Locally, the much-needed major deregulation and privatization of many industries imperiled by toxic government interference and regulatory monopolistic privileges is not on the cards. Rather, the ANC government, and its competition enforcers are choosing to draft bills which will empower the state’s enforcement hammer to fall even harder and perhaps even selectively on private enterprises they don’t like. The 2018 Competition Bill, which is presently finding its way through parliament, is written on these grounds.

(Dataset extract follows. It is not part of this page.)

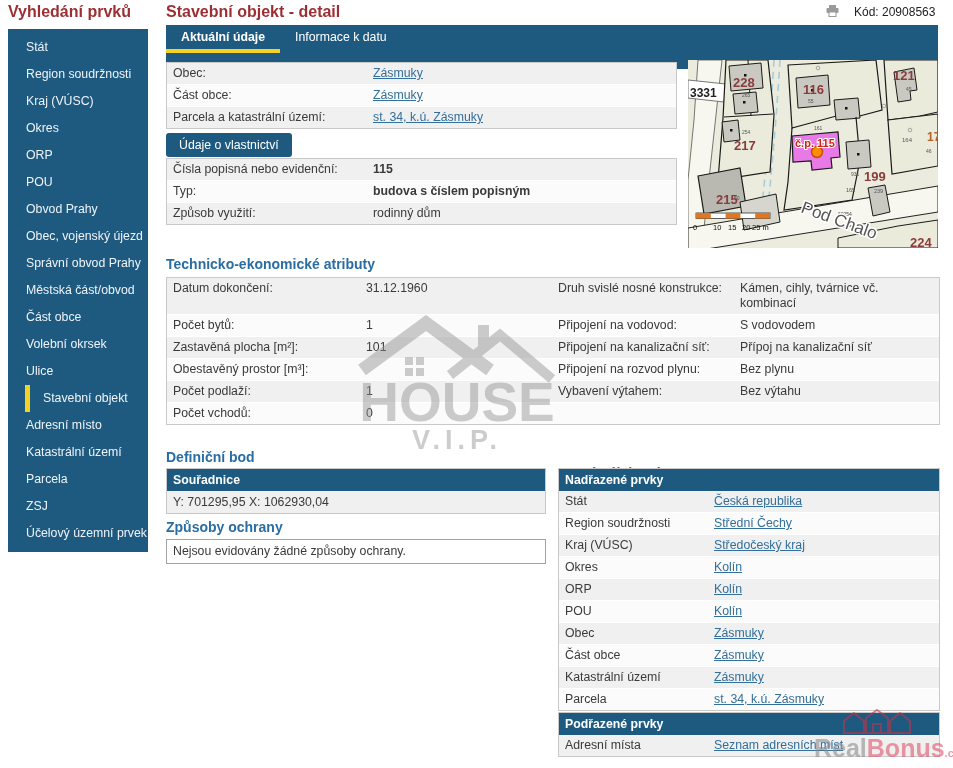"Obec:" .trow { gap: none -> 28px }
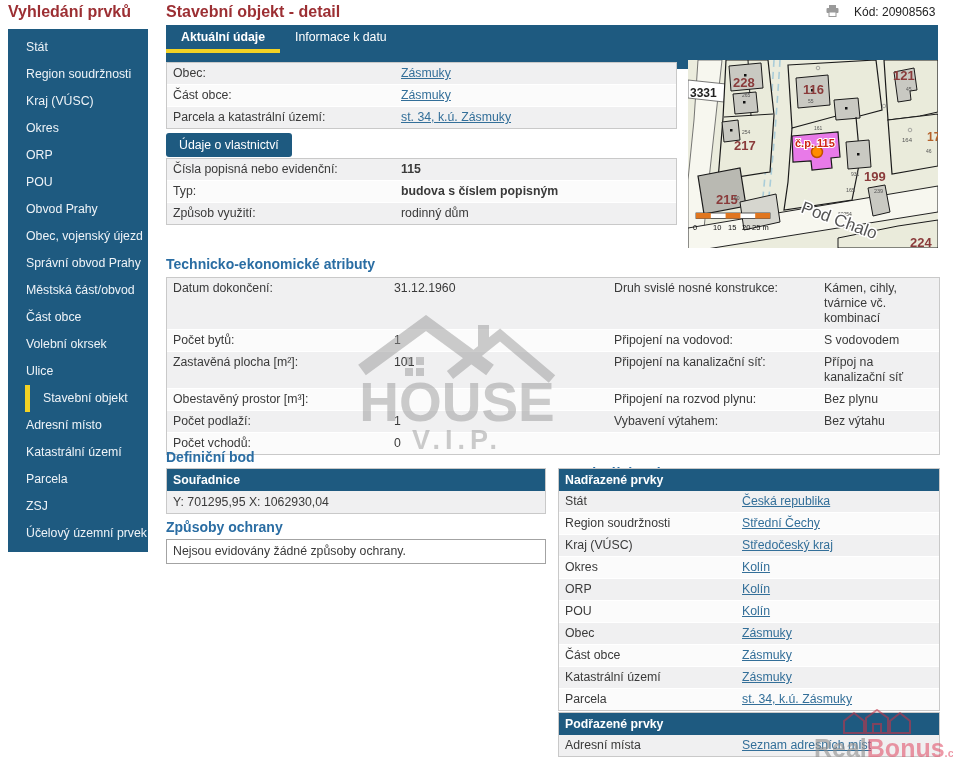"Technicko-ekonomické atributy" div.sec-head { flex-direction: column -> none; left: 166px -> 160px }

For example, the bill seeks to empower the Competition Commission and Tribunal to prosecute “dominant” businesses for “prohibited price discrimination”, if they “require” non-dominant suppliers to sell products at a price that “impede[s] the ability of small and medium businesses and firms controlled or owned by historically disadvantaged persons to participate effectively” (emphasis added). The bill moreover mandates the Competition Commission to consider further BEE criteria in relation to mergers.

Competition intervention, and especially the variant supported by the ANC, by its very nature, moves away from beneficial free market allocation of economic factors toward allocation by bureaucrats, commissions and tribunals.

Whether by restricting mergers, imposing BEE conditions, or by penalizing market conduct deemed normal in freer markets elsewhere, the ANC government’s competition enforcement is likely to only further hamper the beleaguered economy.

The present economy already reflects the impact of numerous harmful laws and regulations. An even more militant, arbitrary, evidently race-based and anti-market enforcement of competition policy is unlikely to improve things for the better. The focus should rather fall on all of the stifling laws and regulations that prop up failing SOEs, legally restricts market access, and decreases economic efficiency across the board with mountains of red-tape.